Explicit Density Approximation for Neural Implicit Samplers Using a Bernstein-Based Convex Divergence
José Manuel de Frutos, Manuel A. Vázquez, Pablo M. Olmos, Joaquín Míguez
TL;DR
This work introduces dual-ISL, a convex, likelihood-free objective for training implicit generative processes by swapping the data and model roles in ISL. It establishes that the resulting discrepancy $d_K(p,\tilde p)$ is continuous under weak convergence and convex in the model density, enabling stable optimization in density space. A central contribution is interpreting $d_K$ as the $L^2$ projection of the density ratio $q= p/\tilde p$ onto Bernstein polynomials, yielding an explicit, tractable closed-form density approximation $p_K$ with sharp error bounds and convergence rates. The framework extends naturally to sliced multivariate settings, preserving convexity, and empirical results show faster convergence, smoother training, and better mode coverage than standard ISL and competing generative methods, while providing explicit density estimates for downstream tasks.
Abstract
Rank-based statistical metrics, such as the invariant statistical loss (ISL), have recently emerged as robust and practically effective tools for training implicit generative models.
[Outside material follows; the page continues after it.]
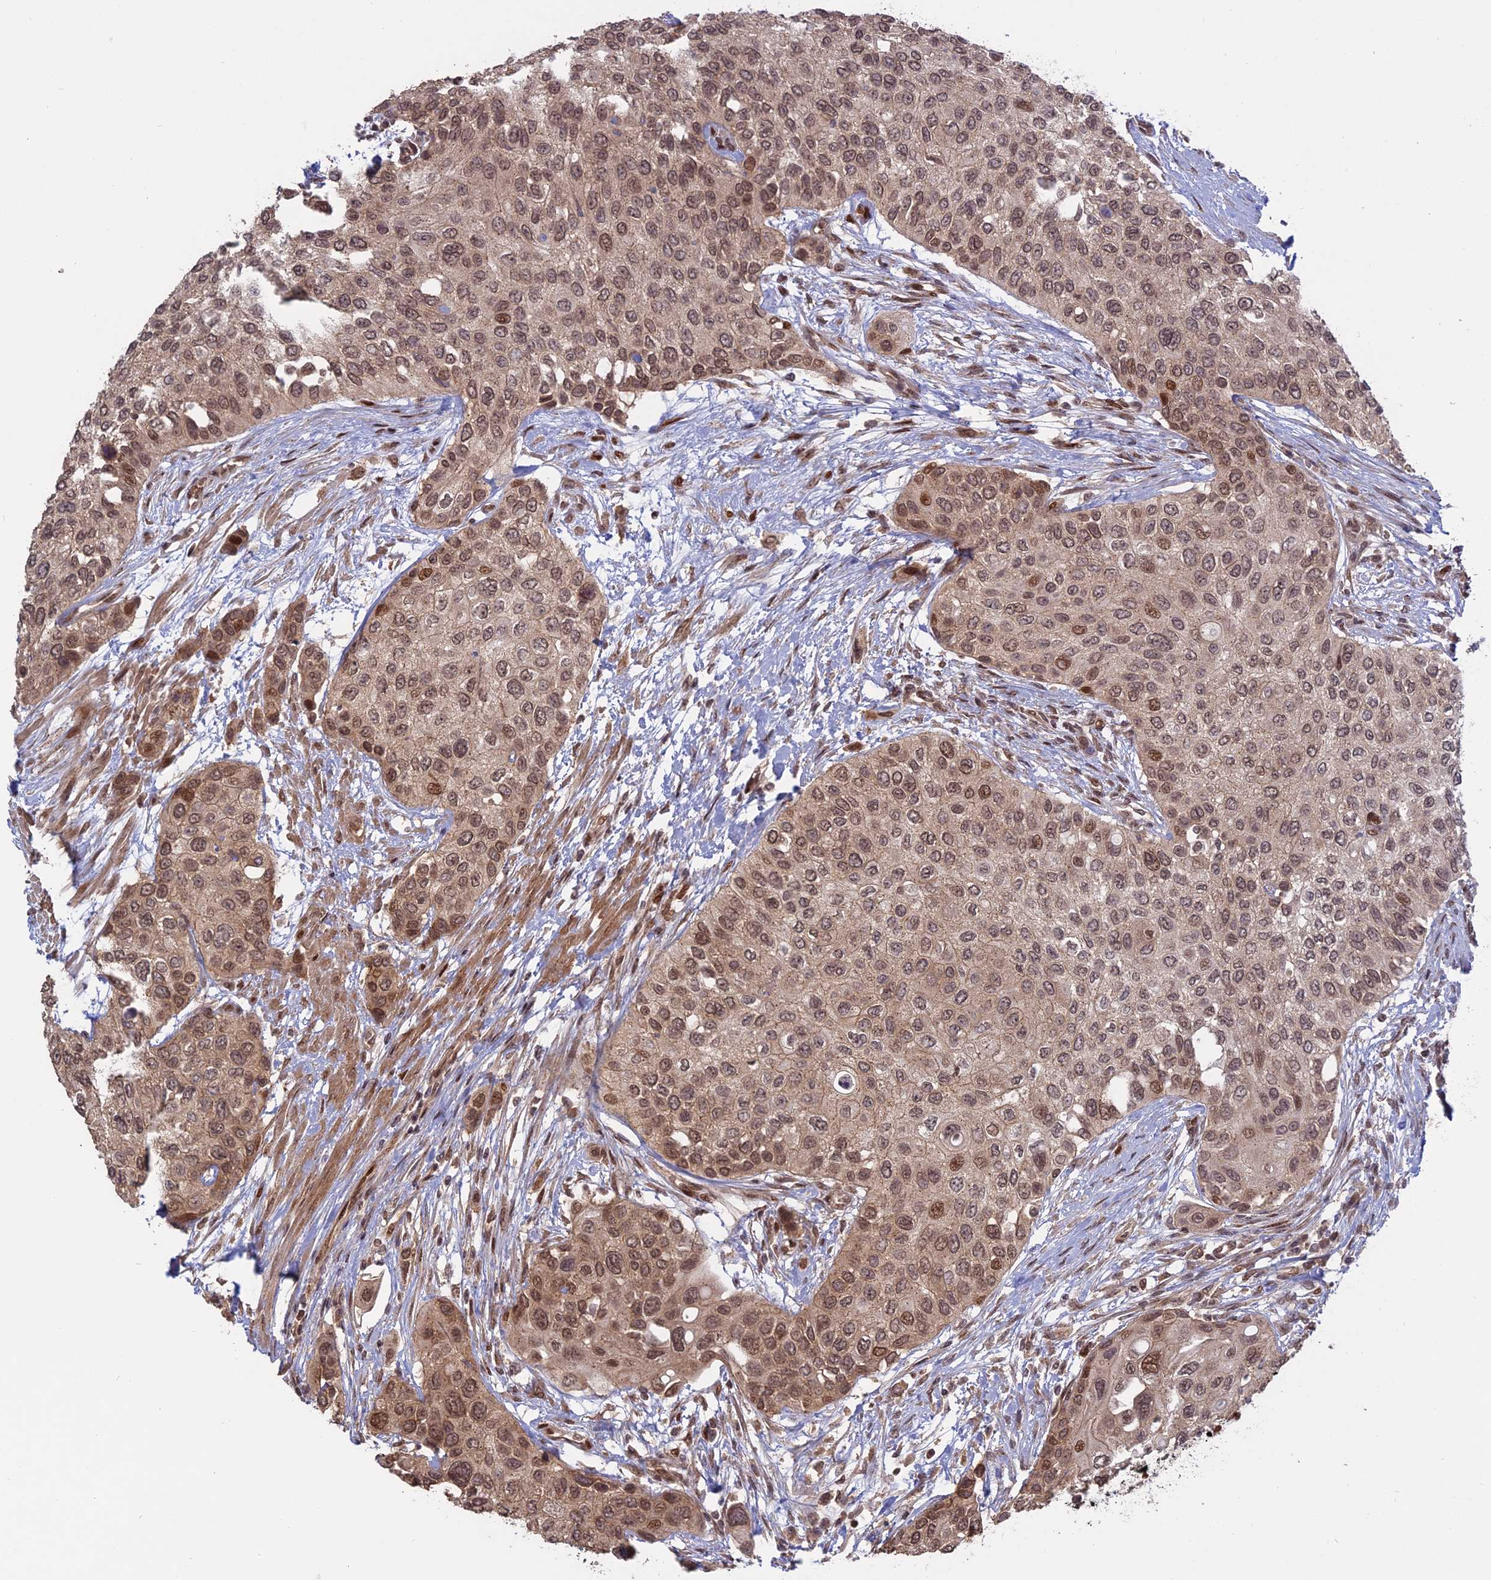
{"staining": {"intensity": "moderate", "quantity": ">75%", "location": "nuclear"}, "tissue": "urothelial cancer", "cell_type": "Tumor cells", "image_type": "cancer", "snomed": [{"axis": "morphology", "description": "Normal tissue, NOS"}, {"axis": "morphology", "description": "Urothelial carcinoma, High grade"}, {"axis": "topography", "description": "Vascular tissue"}, {"axis": "topography", "description": "Urinary bladder"}], "caption": "IHC (DAB) staining of human urothelial cancer reveals moderate nuclear protein staining in approximately >75% of tumor cells.", "gene": "PKIG", "patient": {"sex": "female", "age": 56}}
In this work, we introduce dual-ISL, a novel likelihood-free objective for training implicit generative models that interchanges the roles of the target and model distributions in the ISL framework, yielding a convex optimization problem in the space of model densities. We prove that the resulting rank-based discrepancy $d_K$ is i) continuous under weak convergence and with respect to the $L^1$ norm, and ii) convex in its first argument-properties not shared by classical divergences such as KL or Wasserstein distances. Building on this, we develop a theoretical framework that interprets $d_K$ as an $L^2$-projection of the density ratio $q = p/\tilde p$ onto a Bernstein polynomial basis, from which we derive exact bounds on the truncation error, precise convergence rates, and a closed-form expression for the truncated density approximation. We further extend our analysis to the multivariate setting via random one-dimensional projections, defining a sliced dual-ISL divergence that retains both convexity and continuity. We empirically show that these theoretical advantages translate into practical ones. Specifically, across several benchmarks dual-ISL converges more rapidly, delivers markedly smoother and more stable training, and more effectively prevents mode collapse than classical ISL and other leading implicit generative methods-while also providing an explicit density approximation.